To the OP: "will it affect your decision if I tell you that an endo professor at UOP sends both his kids to UCSF?" He used to teach at ucsf, then moved to uop, but sends both kids to ucsf. What does that tell you?
It tells me nothing. I personally know a UOP faculty member whose son went to UCSF because he was not accepted into UOP. What does that tell you? What your whole post "tells" me is that you are a little bitter and a little...misinformed is a nice way to put it.
Choose a school that you like, not base on some random facts that previous years people get in where & what.
More bad advice. Obviously choose a school that you like, but the experience of graduates may help you decide which program you will like. These facts are not random. They are trends...meaningful trends.
That is like buying stocks. You are a scientist, not wall street trader. Sure you will be happy at UOP, but paying extra 100K for people to be nicer to you is pretty dramatic if you ask me. Personally, I don't mind if people are nice to me. But if I have to pay extra so I can get into this "nice society". Forget it, I'm happier when I'm 100K richer (even more if you know the formula of compound interest).
Please refrain from discussing economics if you don't understand it. As was correctly stated in a previous post, the extra year you gain from a three year program is the average of all years in practice. If you are a dentist in California and your average is not significantly greater than $100k+interest, you are doing something wrong. In addition, Pacific graduates have a history of lower default rates on student loans than UCSF grads (in other words, UOP grads are better at paying off their student loans than UCSF grads). These numbers are made available to both institutions.
Plus the one year extra, at UCSF, you get to go out on externship, learn cool stuff, practice real dentistry, get more stuff for your money.
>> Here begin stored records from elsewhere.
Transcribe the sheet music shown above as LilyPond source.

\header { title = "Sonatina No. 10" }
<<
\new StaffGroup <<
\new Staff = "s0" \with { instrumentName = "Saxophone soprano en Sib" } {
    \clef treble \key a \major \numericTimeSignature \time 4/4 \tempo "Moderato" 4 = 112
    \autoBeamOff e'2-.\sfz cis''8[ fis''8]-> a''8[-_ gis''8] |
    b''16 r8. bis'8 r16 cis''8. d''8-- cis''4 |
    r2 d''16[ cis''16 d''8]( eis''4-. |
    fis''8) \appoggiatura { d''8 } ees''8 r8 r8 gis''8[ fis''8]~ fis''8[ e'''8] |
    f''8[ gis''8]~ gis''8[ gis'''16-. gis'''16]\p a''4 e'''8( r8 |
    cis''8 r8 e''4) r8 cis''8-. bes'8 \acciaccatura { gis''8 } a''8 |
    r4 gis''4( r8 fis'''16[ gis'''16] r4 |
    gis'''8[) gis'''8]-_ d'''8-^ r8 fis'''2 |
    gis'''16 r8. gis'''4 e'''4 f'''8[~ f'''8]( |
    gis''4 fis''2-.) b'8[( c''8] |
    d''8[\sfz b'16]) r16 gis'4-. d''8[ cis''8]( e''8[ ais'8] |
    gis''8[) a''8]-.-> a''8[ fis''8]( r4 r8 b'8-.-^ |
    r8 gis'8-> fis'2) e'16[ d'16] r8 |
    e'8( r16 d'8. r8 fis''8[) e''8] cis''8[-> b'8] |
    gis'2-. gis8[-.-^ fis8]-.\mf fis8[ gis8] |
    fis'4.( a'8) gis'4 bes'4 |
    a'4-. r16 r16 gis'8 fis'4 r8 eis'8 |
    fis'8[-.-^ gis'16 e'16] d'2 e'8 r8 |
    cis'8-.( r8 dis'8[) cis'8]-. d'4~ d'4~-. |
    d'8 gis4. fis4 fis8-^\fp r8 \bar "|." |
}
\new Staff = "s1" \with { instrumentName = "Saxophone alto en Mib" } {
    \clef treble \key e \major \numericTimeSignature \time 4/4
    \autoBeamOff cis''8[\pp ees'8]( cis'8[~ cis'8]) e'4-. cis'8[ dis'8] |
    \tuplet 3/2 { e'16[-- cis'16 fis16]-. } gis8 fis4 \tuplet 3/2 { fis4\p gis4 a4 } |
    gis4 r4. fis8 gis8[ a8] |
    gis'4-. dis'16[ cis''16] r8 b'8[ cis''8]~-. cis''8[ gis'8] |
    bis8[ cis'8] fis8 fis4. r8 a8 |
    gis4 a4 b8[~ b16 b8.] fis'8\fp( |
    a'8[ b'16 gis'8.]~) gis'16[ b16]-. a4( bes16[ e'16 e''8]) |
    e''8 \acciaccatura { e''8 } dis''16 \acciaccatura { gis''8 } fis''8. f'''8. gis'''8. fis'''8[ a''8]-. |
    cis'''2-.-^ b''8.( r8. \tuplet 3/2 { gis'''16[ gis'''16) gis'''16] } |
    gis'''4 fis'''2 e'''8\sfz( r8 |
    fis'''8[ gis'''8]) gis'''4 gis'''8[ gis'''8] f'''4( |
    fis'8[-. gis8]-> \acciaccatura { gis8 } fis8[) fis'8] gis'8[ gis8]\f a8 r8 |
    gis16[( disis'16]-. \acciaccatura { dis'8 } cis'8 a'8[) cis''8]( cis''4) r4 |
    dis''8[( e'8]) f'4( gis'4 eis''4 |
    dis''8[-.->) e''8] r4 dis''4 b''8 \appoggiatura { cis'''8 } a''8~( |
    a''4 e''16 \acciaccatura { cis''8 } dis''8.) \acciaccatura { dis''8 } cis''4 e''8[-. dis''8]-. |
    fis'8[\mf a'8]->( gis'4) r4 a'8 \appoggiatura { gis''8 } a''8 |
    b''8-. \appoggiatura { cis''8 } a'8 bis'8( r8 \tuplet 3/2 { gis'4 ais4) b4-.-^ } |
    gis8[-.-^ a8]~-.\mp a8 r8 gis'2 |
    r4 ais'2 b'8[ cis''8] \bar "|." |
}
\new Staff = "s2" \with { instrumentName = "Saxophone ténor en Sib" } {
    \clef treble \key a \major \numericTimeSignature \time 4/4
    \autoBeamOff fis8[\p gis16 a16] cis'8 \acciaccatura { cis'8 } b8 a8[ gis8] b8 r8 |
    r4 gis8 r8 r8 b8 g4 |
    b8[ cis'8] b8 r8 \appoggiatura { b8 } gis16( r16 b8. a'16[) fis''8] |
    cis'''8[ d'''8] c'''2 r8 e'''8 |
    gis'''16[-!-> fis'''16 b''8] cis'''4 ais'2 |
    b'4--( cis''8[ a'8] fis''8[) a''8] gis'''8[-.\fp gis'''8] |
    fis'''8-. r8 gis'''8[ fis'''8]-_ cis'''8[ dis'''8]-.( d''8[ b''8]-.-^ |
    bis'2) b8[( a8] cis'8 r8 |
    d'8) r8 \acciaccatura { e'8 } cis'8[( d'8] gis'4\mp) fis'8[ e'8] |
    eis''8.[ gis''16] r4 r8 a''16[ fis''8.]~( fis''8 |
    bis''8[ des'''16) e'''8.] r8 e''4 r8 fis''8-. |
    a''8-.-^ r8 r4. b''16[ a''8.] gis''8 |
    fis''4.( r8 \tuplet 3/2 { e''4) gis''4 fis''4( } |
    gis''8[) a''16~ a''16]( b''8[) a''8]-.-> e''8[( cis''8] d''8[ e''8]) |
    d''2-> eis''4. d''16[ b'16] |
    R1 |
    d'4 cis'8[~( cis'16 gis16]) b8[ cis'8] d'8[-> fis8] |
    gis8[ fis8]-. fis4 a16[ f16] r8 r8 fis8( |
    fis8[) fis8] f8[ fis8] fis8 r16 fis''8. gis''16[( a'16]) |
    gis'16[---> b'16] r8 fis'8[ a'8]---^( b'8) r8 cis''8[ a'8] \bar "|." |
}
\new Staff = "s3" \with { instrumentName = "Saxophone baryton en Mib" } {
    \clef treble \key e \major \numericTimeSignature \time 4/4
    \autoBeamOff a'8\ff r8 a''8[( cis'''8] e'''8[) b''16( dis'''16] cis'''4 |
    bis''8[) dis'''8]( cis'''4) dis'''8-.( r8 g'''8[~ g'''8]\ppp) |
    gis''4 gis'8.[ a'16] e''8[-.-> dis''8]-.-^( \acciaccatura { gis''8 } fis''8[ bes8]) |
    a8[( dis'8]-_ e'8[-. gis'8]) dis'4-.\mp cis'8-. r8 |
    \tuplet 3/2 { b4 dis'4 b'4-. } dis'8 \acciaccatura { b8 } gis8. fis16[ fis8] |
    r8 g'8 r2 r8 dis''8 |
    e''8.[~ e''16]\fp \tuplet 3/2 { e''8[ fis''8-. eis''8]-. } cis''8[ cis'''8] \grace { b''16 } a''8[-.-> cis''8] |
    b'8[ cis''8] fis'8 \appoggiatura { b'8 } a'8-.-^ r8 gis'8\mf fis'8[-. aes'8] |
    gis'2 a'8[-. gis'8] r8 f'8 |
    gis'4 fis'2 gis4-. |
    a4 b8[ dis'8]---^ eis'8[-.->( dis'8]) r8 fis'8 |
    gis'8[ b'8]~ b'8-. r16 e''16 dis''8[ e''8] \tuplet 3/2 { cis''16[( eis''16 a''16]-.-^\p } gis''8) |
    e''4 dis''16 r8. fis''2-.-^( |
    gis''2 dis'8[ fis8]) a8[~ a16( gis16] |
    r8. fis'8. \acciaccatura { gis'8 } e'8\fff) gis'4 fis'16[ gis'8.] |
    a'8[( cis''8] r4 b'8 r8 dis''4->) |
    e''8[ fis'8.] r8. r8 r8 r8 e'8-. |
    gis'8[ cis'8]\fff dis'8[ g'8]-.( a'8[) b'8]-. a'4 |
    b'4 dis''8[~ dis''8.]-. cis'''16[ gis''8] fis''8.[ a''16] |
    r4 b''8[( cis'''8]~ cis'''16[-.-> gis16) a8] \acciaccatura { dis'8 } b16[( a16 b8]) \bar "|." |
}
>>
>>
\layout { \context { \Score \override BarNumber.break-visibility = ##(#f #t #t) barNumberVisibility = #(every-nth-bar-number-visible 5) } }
"Practice real dentistry...get more stuff for your money"??? Do you think that you get to "practice (more) real dentistry" as a student or an actual practicing dentist? This statement lacks thought. The extra year at a four year institution is best correlated to the second year (not a highly clinical year) not the fourth year. While conducting an informational interview with the director of a post-grad program he described the difference between UCSF and UOP graduates as "If I want to talk science, I will talk to the UCSF grad. If I need dental work, I will see the Pacific grad." UCSF is an EXCELLENT research institution (medical and dental). UOP is regarded as an EXCELLENT clinical institution. I feel that UCSF gets very high quality students, but fails to provide them with an equally high quality clinical education. If you are interested in research, UCSF is probably a better option (although Pacific students have received high national honors for research in recent years). I personally had little interest in research. That is one of the reasons I selected UOP over UCSF and UCLA. By national standards, all three programs are good (as is Loma Linda, but the religious guidelines were a bit too stringent for me).
Now to address the OP directly. First off, congrats on having the option to choose between quality programs. It's a nice problem to have. Since you are interested in endo, a few things to consider:
1. UCSFs most highly regarded endo faculty (Dr. Ove Peters) has left and is now at Pacific.
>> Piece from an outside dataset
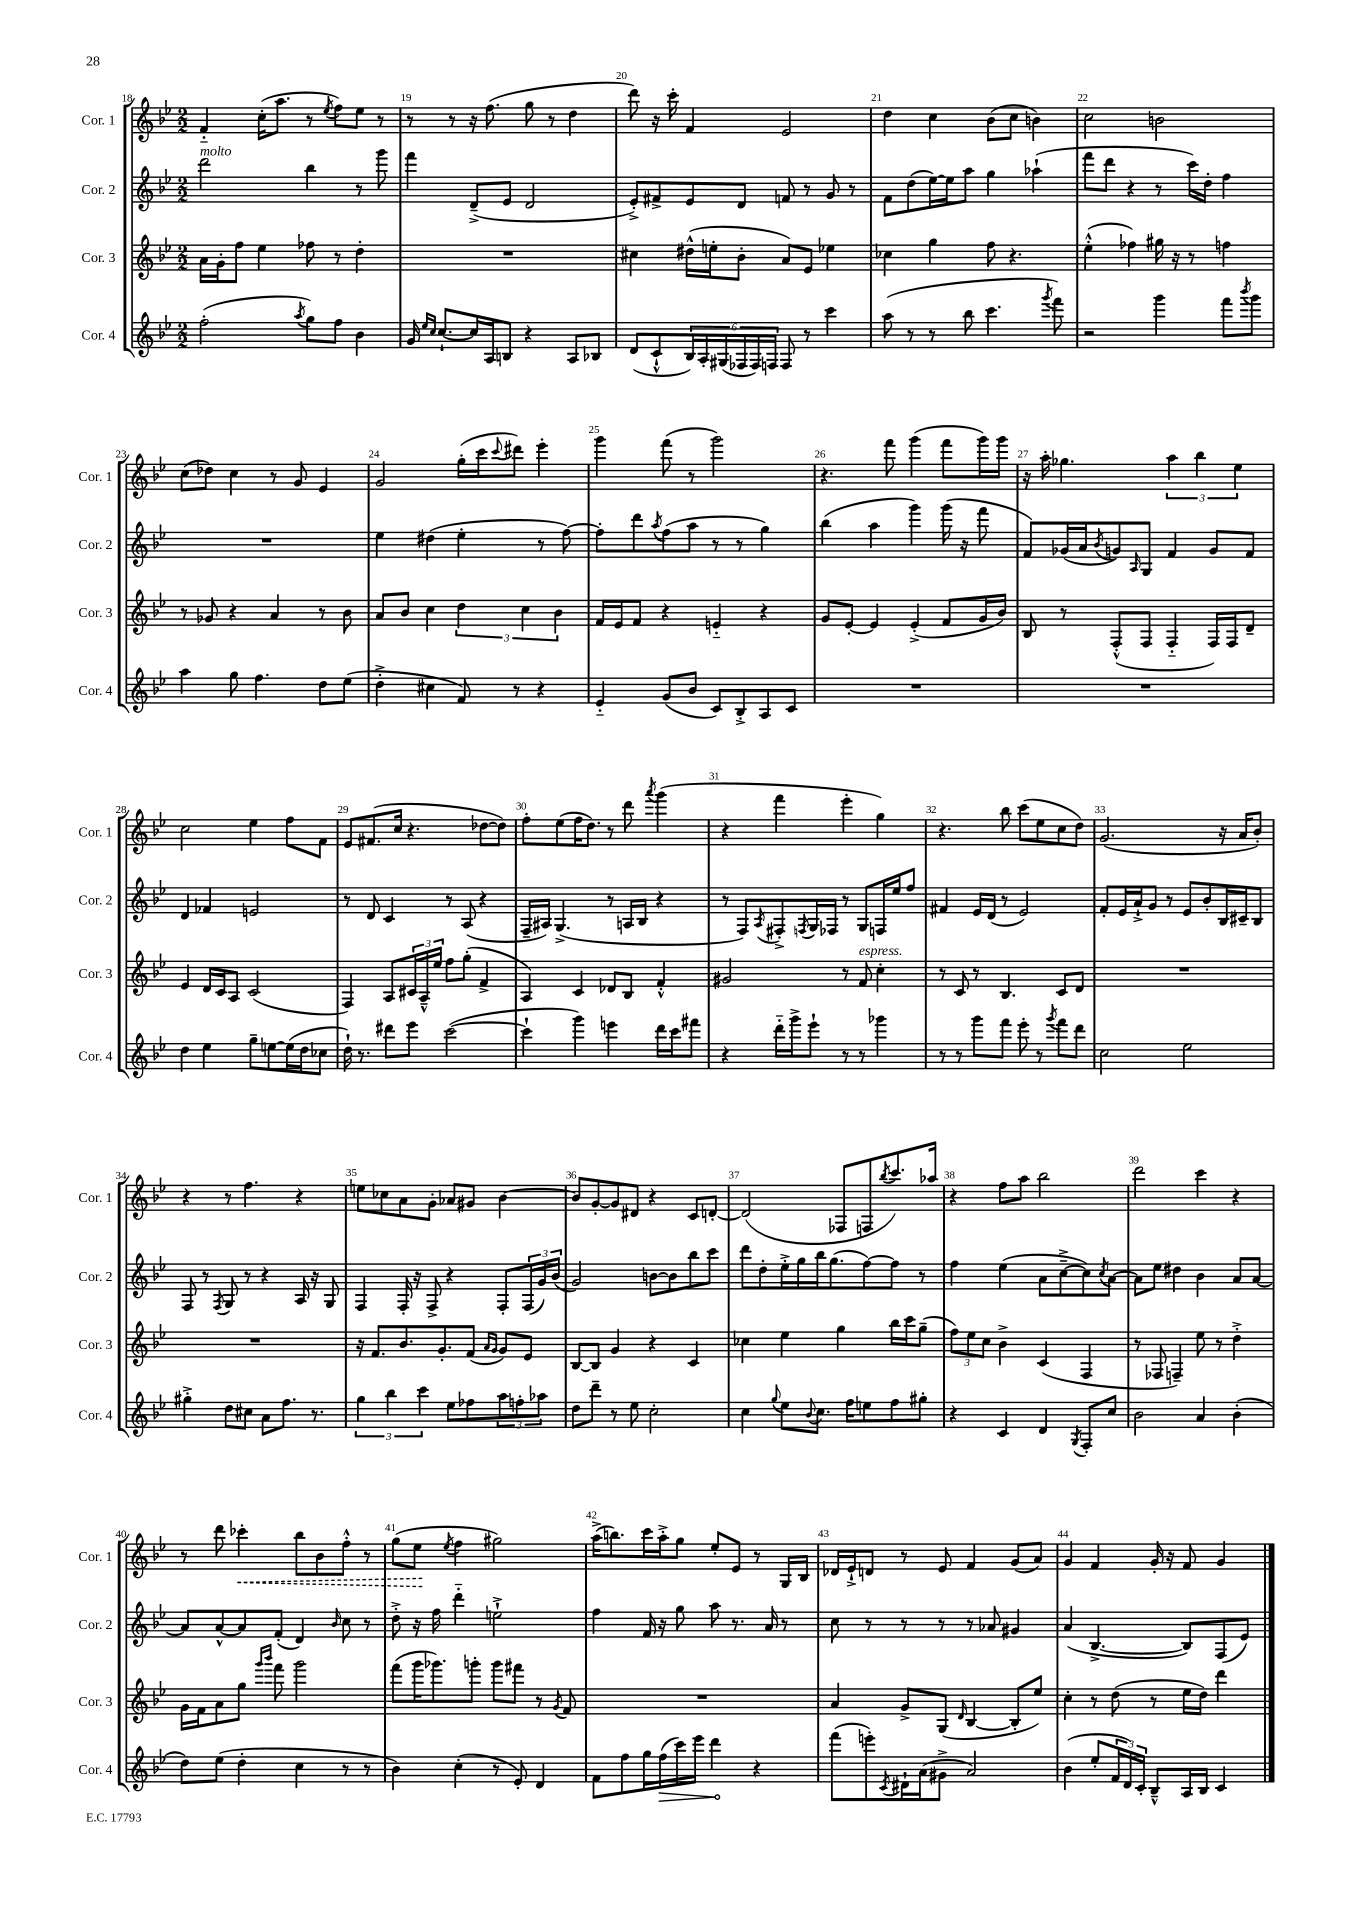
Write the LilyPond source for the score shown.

2. The inventor of the apex locator is a Pacific grad.
3. The inventor of the Profile GT system is a Pacific grad.
4. It is easier to get higher national board scores at a four year program than at Pacific. You simply have more time to study with the extra year. Pacific is very fast paced (but you can handle it).
Bottom Line: Both are good programs, but please disregard the previous post as nonsense. The poster does not represent her program well.
FYI - I am a Pacific grad (obviously) and I've been accepted into an endo residency.
Good Luck. I hope everything works out for you.